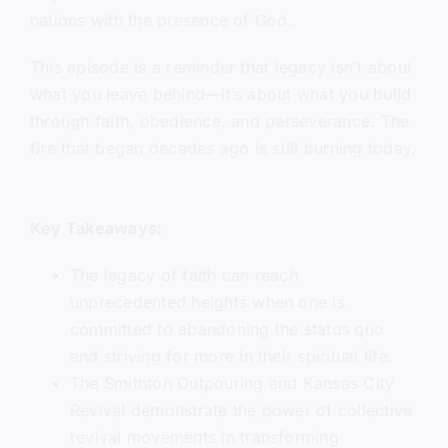
nations with the presence of God.
This episode is a reminder that legacy isn’t about
what you leave behind—it’s about what you build
through faith, obedience, and perseverance. The
fire that began decades ago is still burning today.
Key Takeaways:
The legacy of faith can reach
unprecedented heights when one is
committed to abandoning the status quo
and striving for more in their spiritual life.
The Smithton Outpouring and Kansas City
Revival demonstrate the power of collective
revival movements in transforming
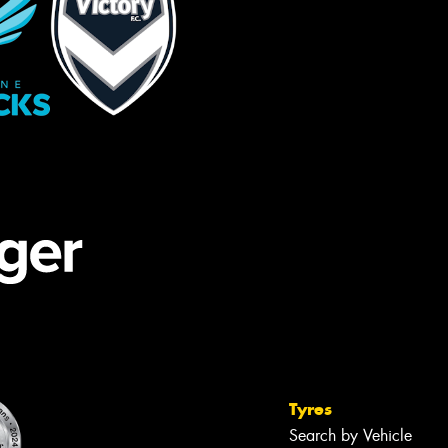
Tyres
Search by Vehicle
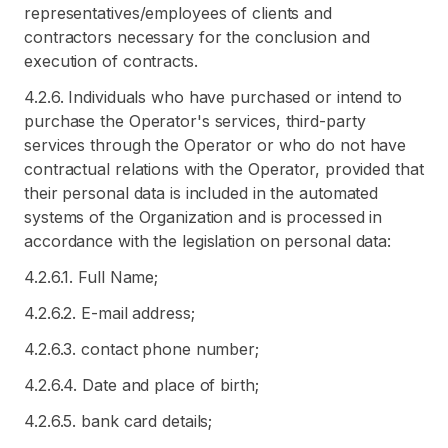
representatives/employees of clients and
contractors necessary for the conclusion and
execution of contracts.
4.2.6. Individuals who have purchased or intend to
purchase the Operator's services, third-party
services through the Operator or who do not have
contractual relations with the Operator, provided that
their personal data is included in the automated
systems of the Organization and is processed in
accordance with the legislation on personal data:
4.2.6.1. Full Name;
4.2.6.2. E-mail address;
4.2.6.3. contact phone number;
4.2.6.4. Date and place of birth;
4.2.6.5. bank card details;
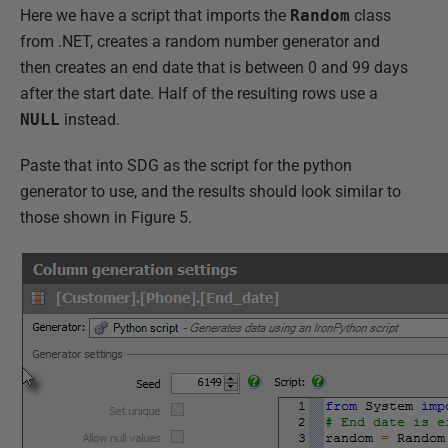
Here we have a script that imports the
Random
class
from .NET, creates a random number generator and
then creates an end date that is between 0 and 99 days
after the start date. Half of the resulting rows use a
NULL
instead.
Paste that into SDG as the script for the python
generator to use, and the results should look similar to
those shown in Figure 5.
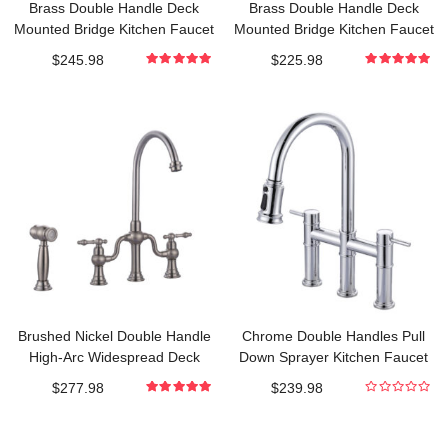
Brass Double Handle Deck
Brass Double Handle Deck
Mounted Bridge Kitchen Faucet
Mounted Bridge Kitchen Faucet
with Pull-Down Spray Head in Oil
with Pull-Down Spray Head in
$
245.98
$
225.98
Rubbed Bronze
Polished Chrome
5.000000000
5.000000000
out of 5
out of 5
Brushed Nickel Double Handle
Chrome Double Handles Pull
High-Arc Widespread Deck
Down Sprayer Kitchen Faucet
Mounted Kitchen Faucet With
with Pull Out Spray in Brass
$
277.98
$
239.98
Side Spray in Brass
5.000000000
0
out of 5
out
of
5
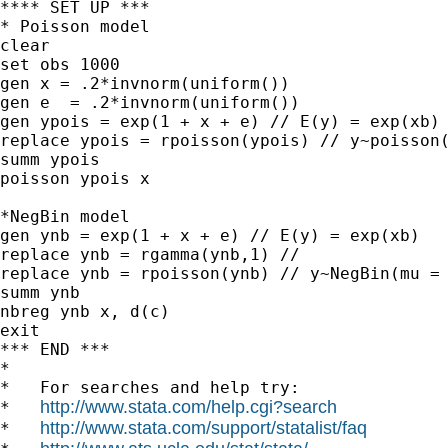
**** SET UP ***

* Poisson model

clear

set obs 1000

gen x = .2*invnorm(uniform())

gen e  = .2*invnorm(uniform())

gen ypois = exp(1 + x + e) // E(y) = exp(xb)

replace ypois = rpoisson(ypois) // y~poisson(
summ ypois

poisson ypois x

*NegBin model

gen ynb = exp(1 + x + e) // E(y) = exp(xb)

replace ynb = rgamma(ynb,1) //

replace ynb = rpoisson(ynb) // y~NegBin(mu = 
summ ynb

nbreg ynb x, d(c)

exit

*** END ***

*

*   For searches and help try:

http://www.stata.com/help.cgi?search
*   
http://www.stata.com/support/statalist/faq
*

Request
Please set down every one of the lines above word for word, leaving out the pictures.

Your response
nations with the presence of God.
This episode is a reminder that legacy isn’t about
what you leave behind—it’s about what you build
through faith, obedience, and perseverance. The
fire that began decades ago is still burning today.
Key Takeaways:
The legacy of faith can reach
unprecedented heights when one is
committed to abandoning the status quo
and striving for more in their spiritual life.
The Smithton Outpouring and Kansas City
Revival demonstrate the power of collective
revival movements in transforming
Tyres
Search by Vehicle
representatives/employees of clients and
contractors necessary for the conclusion and
execution of contracts.
4.2.6. Individuals who have purchased or intend to
purchase the Operator's services, third-party
services through the Operator or who do not have
contractual relations with the Operator, provided that
their personal data is included in the automated
systems of the Organization and is processed in
accordance with the legislation on personal data:
4.2.6.1. Full Name;
4.2.6.2. E-mail address;
4.2.6.3. contact phone number;
4.2.6.4. Date and place of birth;
4.2.6.5. bank card details;
Here we have a script that imports the
Random
class
from .NET, creates a random number generator and
then creates an end date that is between 0 and 99 days
after the start date. Half of the resulting rows use a
NULL
instead.
Paste that into SDG as the script for the python
generator to use, and the results should look similar to
those shown in Figure 5.
Brass Double Handle Deck
Brass Double Handle Deck
Mounted Bridge Kitchen Faucet
Mounted Bridge Kitchen Faucet
with Pull-Down Spray Head in Oil
with Pull-Down Spray Head in
$
245.98
$
225.98
Rubbed Bronze
Polished Chrome
5.000000000
5.000000000
out of 5
out of 5
Brushed Nickel Double Handle
Chrome Double Handles Pull
High-Arc Widespread Deck
Down Sprayer Kitchen Faucet
Mounted Kitchen Faucet With
with Pull Out Spray in Brass
$
277.98
$
239.98
Side Spray in Brass
5.000000000
0
out of 5
out
of
5
**** SET UP ***

* Poisson model

clear

set obs 1000

gen x = .2*invnorm(uniform())

gen e  = .2*invnorm(uniform())

gen ypois = exp(1 + x + e) // E(y) = exp(xb)

replace ypois = rpoisson(ypois) // y~poisson(
summ ypois

poisson ypois x

*NegBin model

gen ynb = exp(1 + x + e) // E(y) = exp(xb)

replace ynb = rgamma(ynb,1) //

replace ynb = rpoisson(ynb) // y~NegBin(mu = 
summ ynb

nbreg ynb x, d(c)

exit

*** END ***

*

*   For searches and help try:

http://www.stata.com/help.cgi?search
*   
http://www.stata.com/support/statalist/faq
*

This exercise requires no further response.